Could you transcribe the listing below line for line, with the pictures left out of your answer?

TASK DATA »
- Opening Delimiter -
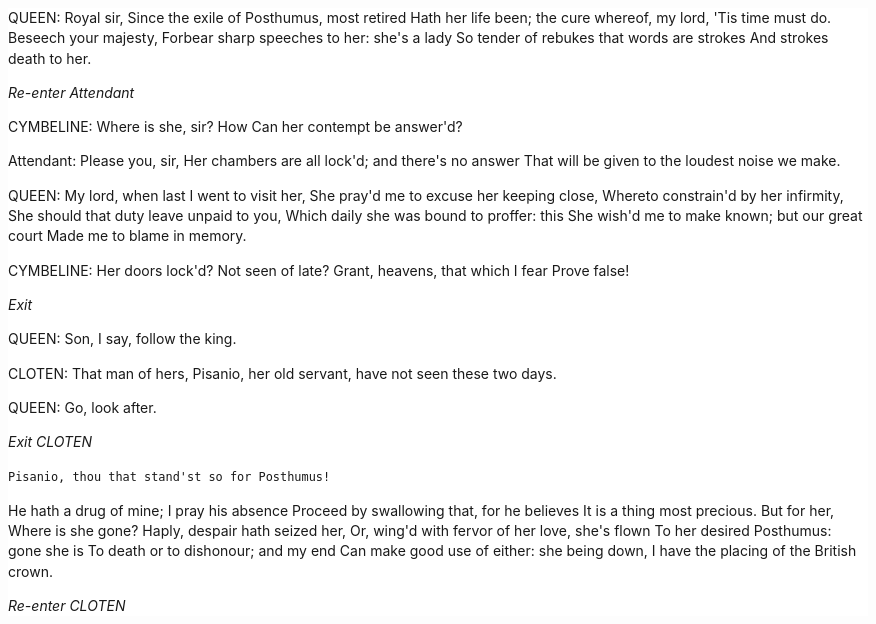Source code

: QUEEN:  Royal sir,
 Since the exile of Posthumus, most retired
 Hath her life been; the cure whereof, my lord,
 'Tis time must do. Beseech your majesty,
 Forbear sharp speeches to her: she's a lady
 So tender of rebukes that words are strokes
 And strokes death to her.
   

*Re-enter Attendant*   

CYMBELINE:  Where is she, sir? How
 Can her contempt be answer'd?
   

Attendant:  Please you, sir,
 Her chambers are all lock'd; and there's no answer
 That will be given to the loudest noise we make.
   

QUEEN:  My lord, when last I went to visit her,
 She pray'd me to excuse her keeping close,
 Whereto constrain'd by her infirmity,
 She should that duty leave unpaid to you,
 Which daily she was bound to proffer: this
 She wish'd me to make known; but our great court
 Made me to blame in memory.
   

CYMBELINE:  Her doors lock'd?
 Not seen of late? Grant, heavens, that which I fear
 Prove false!
   

*Exit*   

QUEEN:  Son, I say, follow the king.
  

CLOTEN:  That man of hers, Pisanio, her old servant,
 have not seen these two days.
   

QUEEN:  Go, look after.
  

*Exit CLOTEN*

    Pisanio, thou that stand'st so for Posthumus!
 He hath a drug of mine; I pray his absence
 Proceed by swallowing that, for he believes
 It is a thing most precious. But for her,
 Where is she gone? Haply, despair hath seized her,
 Or, wing'd with fervor of her love, she's flown
 To her desired Posthumus: gone she is
 To death or to dishonour; and my end
 Can make good use of either: she being down,
 I have the placing of the British crown.
   

*Re-enter CLOTEN*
- Closing Delimiter -
ANSWER FOR THE TASK »
Source code

: QUEEN:  Royal sir,
 Since the exile of Posthumus, most retired
 Hath her life been; the cure whereof, my lord,
 'Tis time must do. Beseech your majesty,
 Forbear sharp speeches to her: she's a lady
 So tender of rebukes that words are strokes
 And strokes death to her.
   

*Re-enter Attendant*   

CYMBELINE:  Where is she, sir? How
 Can her contempt be answer'd?
   

Attendant:  Please you, sir,
 Her chambers are all lock'd; and there's no answer
 That will be given to the loudest noise we make.
   

QUEEN:  My lord, when last I went to visit her,
 She pray'd me to excuse her keeping close,
 Whereto constrain'd by her infirmity,
 She should that duty leave unpaid to you,
 Which daily she was bound to proffer: this
 She wish'd me to make known; but our great court
 Made me to blame in memory.
   

CYMBELINE:  Her doors lock'd?
 Not seen of late? Grant, heavens, that which I fear
 Prove false!
   

*Exit*   

QUEEN:  Son, I say, follow the king.
  

CLOTEN:  That man of hers, Pisanio, her old servant,
 have not seen these two days.
   

QUEEN:  Go, look after.
  

*Exit CLOTEN*

    Pisanio, thou that stand'st so for Posthumus!
 He hath a drug of mine; I pray his absence
 Proceed by swallowing that, for he believes
 It is a thing most precious. But for her,
 Where is she gone? Haply, despair hath seized her,
 Or, wing'd with fervor of her love, she's flown
 To her desired Posthumus: gone she is
 To death or to dishonour; and my end
 Can make good use of either: she being down,
 I have the placing of the British crown.
   

*Re-enter CLOTEN*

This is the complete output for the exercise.